Grandpa Jim gave Zack a worried smile that told Zack that, yep, that was exactly why he had popped in so close to Halloween.
“That’s why your sisters are here, too,” said Zack. “All of them. Ginny, Sophie, and Hannah.”
“I know.”
“They’re upstairs if you want to say hello.”
“Already did.”
“Are you here to protect them, too?”
“Those three don’t need me, Zack. Go back to sleep, champ. There’s nothing for you to do. Not tonight, anyway.”
“Tomorrow’s Halloween. Is that when the trouble starts?”
“Can’t say.”
“Because they won’t let you?”
“Because I don’t know what tomorrow might bring. Nobody does.”

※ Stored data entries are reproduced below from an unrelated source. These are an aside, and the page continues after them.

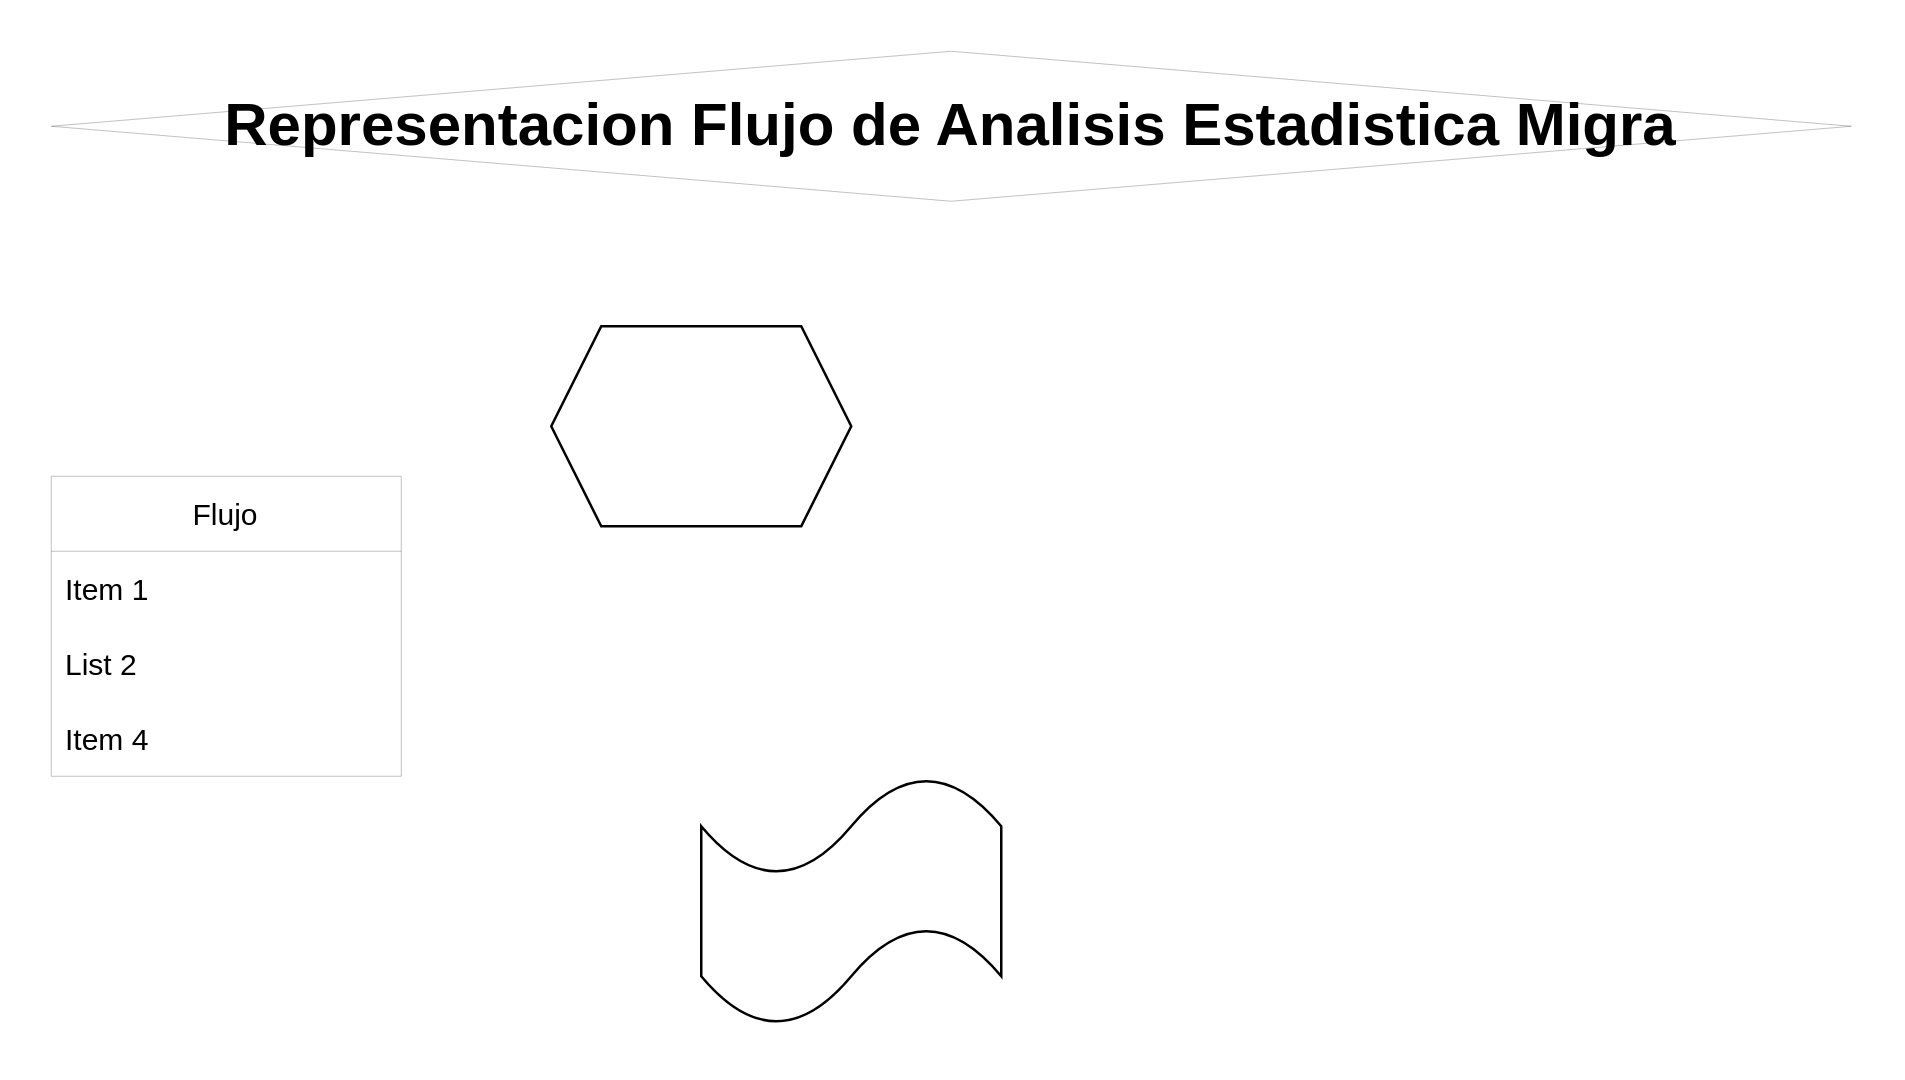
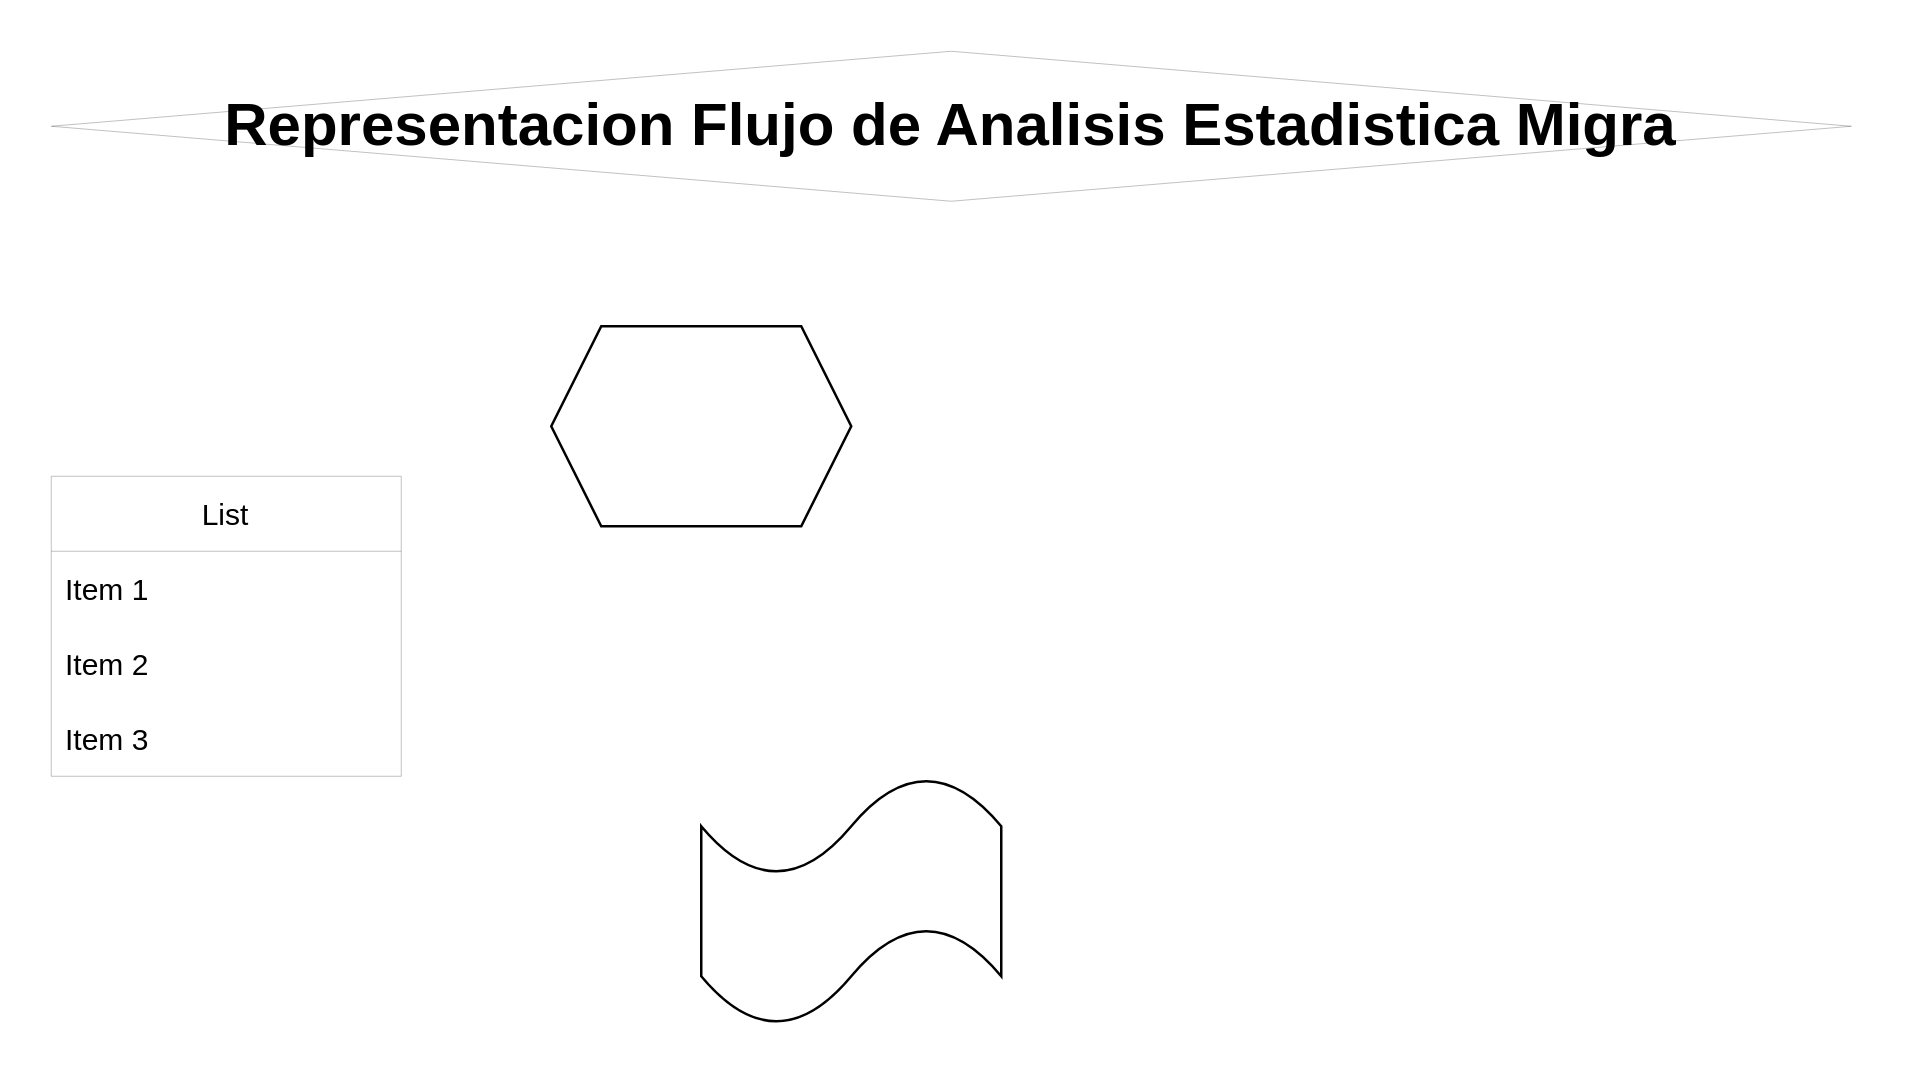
  <mxCell id="0" />
  <mxCell id="1" parent="0" />
  <mxCell id="2" value="&lt;h1&gt;Representacion Flujo de Analisis Estadistica Migra&lt;/h1&gt;" style="rhombus;whiteSpace=wrap;html=1;dashed=1;dashPattern=1 4;fillColor=none;strokeWidth=0;" parent="1" vertex="1"><mxGeometry x="20" y="20" width="720" height="60" as="geometry" /></mxCell>
- <mxCell id="3" value="Flujo" style="swimlane;fontStyle=0;childLayout=stackLayout;horizontal=1;startSize=30;horizontalStack=0;resizeParent=1;resizeParentMax=0;resizeLast=0;collapsible=1;marginBottom=0;dashed=1;dashPattern=1 4;strokeWidth=0;fillColor=none;" parent="1" vertex="1"><mxGeometry x="20" y="190" width="140" height="120" as="geometry" /></mxCell>
+ <mxCell id="3" value="List" style="swimlane;fontStyle=0;childLayout=stackLayout;horizontal=1;startSize=30;horizontalStack=0;resizeParent=1;resizeParentMax=0;resizeLast=0;collapsible=1;marginBottom=0;dashed=1;dashPattern=1 4;strokeWidth=0;fillColor=none;" parent="1" vertex="1"><mxGeometry x="20" y="190" width="140" height="120" as="geometry" /></mxCell>
  <mxCell id="4" value="Item 1" style="text;strokeColor=none;fillColor=none;align=left;verticalAlign=middle;spacingLeft=4;spacingRight=4;overflow=hidden;points=[[0,0.5],[1,0.5]];portConstraint=eastwest;rotatable=0;dashed=1;dashPattern=1 4;" parent="3" vertex="1"><mxGeometry y="30" width="140" height="30" as="geometry" /></mxCell>
- <mxCell id="5" value="List 2" style="text;strokeColor=none;fillColor=none;align=left;verticalAlign=middle;spacingLeft=4;spacingRight=4;overflow=hidden;points=[[0,0.5],[1,0.5]];portConstraint=eastwest;rotatable=0;dashed=1;dashPattern=1 4;" parent="3" vertex="1"><mxGeometry y="60" width="140" height="30" as="geometry" /></mxCell>
- <mxCell id="6" value="Item 4" style="text;strokeColor=none;fillColor=none;align=left;verticalAlign=middle;spacingLeft=4;spacingRight=4;overflow=hidden;points=[[0,0.5],[1,0.5]];portConstraint=eastwest;rotatable=0;dashed=1;dashPattern=1 4;" parent="3" vertex="1"><mxGeometry y="90" width="140" height="30" as="geometry" /></mxCell>
+ <mxCell id="5" value="Item 2" style="text;strokeColor=none;fillColor=none;align=left;verticalAlign=middle;spacingLeft=4;spacingRight=4;overflow=hidden;points=[[0,0.5],[1,0.5]];portConstraint=eastwest;rotatable=0;dashed=1;dashPattern=1 4;" parent="3" vertex="1"><mxGeometry y="60" width="140" height="30" as="geometry" /></mxCell>
+ <mxCell id="6" value="Item 3" style="text;strokeColor=none;fillColor=none;align=left;verticalAlign=middle;spacingLeft=4;spacingRight=4;overflow=hidden;points=[[0,0.5],[1,0.5]];portConstraint=eastwest;rotatable=0;dashed=1;dashPattern=1 4;" parent="3" vertex="1"><mxGeometry y="90" width="140" height="30" as="geometry" /></mxCell>
  <mxCell id="7" value="" style="shape=hexagon;perimeter=hexagonPerimeter2;whiteSpace=wrap;html=1;fixedSize=1;" vertex="1" parent="1"><mxGeometry x="220" y="130" width="120" height="80" as="geometry" /></mxCell>
  <mxCell id="8" value="" style="shape=tape;whiteSpace=wrap;html=1;" vertex="1" parent="1"><mxGeometry x="280" y="310" width="120" height="100" as="geometry" /></mxCell>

“Okay. So what am I supposed to do?”
“Same thing I told you to do that time I took you fishing up at Coulter’s Pond.”
Coulter’s Pond was a lake where everybody said Battling Bob, this bigmouthed bass the size of a whale, lurked just below the surface, waiting to yank unsuspecting fishermen out of their boats.
“Um, you told me to sit down because I was rocking the boat?”
“And after that?”
“You said I should hold on to my fishing rod real tight, just in case Battling Bob was itching for a fight.”
“That’s right, Zack. Be ready and hang on tight.”
And with that, Grandpa Jim Jennings disappeared into the cushions of his favorite chair.